Un escenario tétrico vive el país. Quizás el más difícil de las dos últimas décadas. Como si todos los males esperaron y esperaron para brotar juntos en un solo momento.
Una sequía sin precedentes, cortes del servicio de energía eléctrica cada vez más prolongados y a punto de rebasar los límites de la paciencia, grandes ciudades en las cuales el racionamiento del servicio de agua potable está en la antesala, el ganado está a punto de quedarse si pastos; si son épocas de siembras, pocos querrán arriesgarse a enfrentar posibles pérdidas; la calidad del aire empeora, asoman enfermedades relacionadas al intenso calor y a la contaminación, los canales de riego, aun vaciando parte de las lagunas cercanas, languidecen; igual los ríos y quebradas convertidos en “pinturas” para ilustrar la desolación, es decir, estos tiempos difíciles.

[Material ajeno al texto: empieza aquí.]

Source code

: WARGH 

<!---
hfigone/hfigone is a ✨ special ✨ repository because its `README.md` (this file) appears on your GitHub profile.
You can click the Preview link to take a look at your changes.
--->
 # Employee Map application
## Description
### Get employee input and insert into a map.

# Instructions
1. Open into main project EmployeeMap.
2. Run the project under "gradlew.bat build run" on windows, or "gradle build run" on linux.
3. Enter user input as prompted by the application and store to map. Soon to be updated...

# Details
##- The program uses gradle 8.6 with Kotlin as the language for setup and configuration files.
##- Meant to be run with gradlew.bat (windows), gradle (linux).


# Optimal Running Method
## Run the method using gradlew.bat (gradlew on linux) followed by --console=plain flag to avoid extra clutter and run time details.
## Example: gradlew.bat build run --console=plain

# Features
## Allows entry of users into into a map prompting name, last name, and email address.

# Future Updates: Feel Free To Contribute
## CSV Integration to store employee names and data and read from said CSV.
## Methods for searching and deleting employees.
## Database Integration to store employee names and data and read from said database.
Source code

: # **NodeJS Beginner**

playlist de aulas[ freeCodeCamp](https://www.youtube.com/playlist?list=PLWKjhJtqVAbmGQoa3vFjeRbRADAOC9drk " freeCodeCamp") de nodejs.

Y como si todo eso no fuera suficiente, la proliferación de incendios forestales, en especial en el Azuay.
Con un sol canicular, cualquier objeto arrojado en las orillas de las vías, pajonales, bosques primarios, puede arder.
¿Son provocados? En parte, sí. Hay antecedentes de está conducta pirómana: o, para ser un poco blandos, por descuido. También por la costumbre atávica de “llamar” a las lluvias quemando chaparros.
Como sea, pero indigna y hasta genera impotencia ver la cantidad de incendios forestales en estos días, entre ellos en la zona de El Cajas. Es devastador.
Hace una semana, en zonas boscosas adyacentes a lo largo de la vía Cumbe-Oña-Loja, proliferaban las humaredas, cuando no las llamas.
Los bomberos, los grandes sacrificados en estos avatares, no se dan abasto. En ciertos casos, por lo inaccesible, ni siquiera pueden llegar a los lugares donde se elevan las llamas. En otros, se las combate con la ayuda de helicópteros. Resistir a tan nefastos tiempos, tiempos en los cuales la naturaleza parece rebelarse ante la destrucción provocada por el hombre, es la tarea.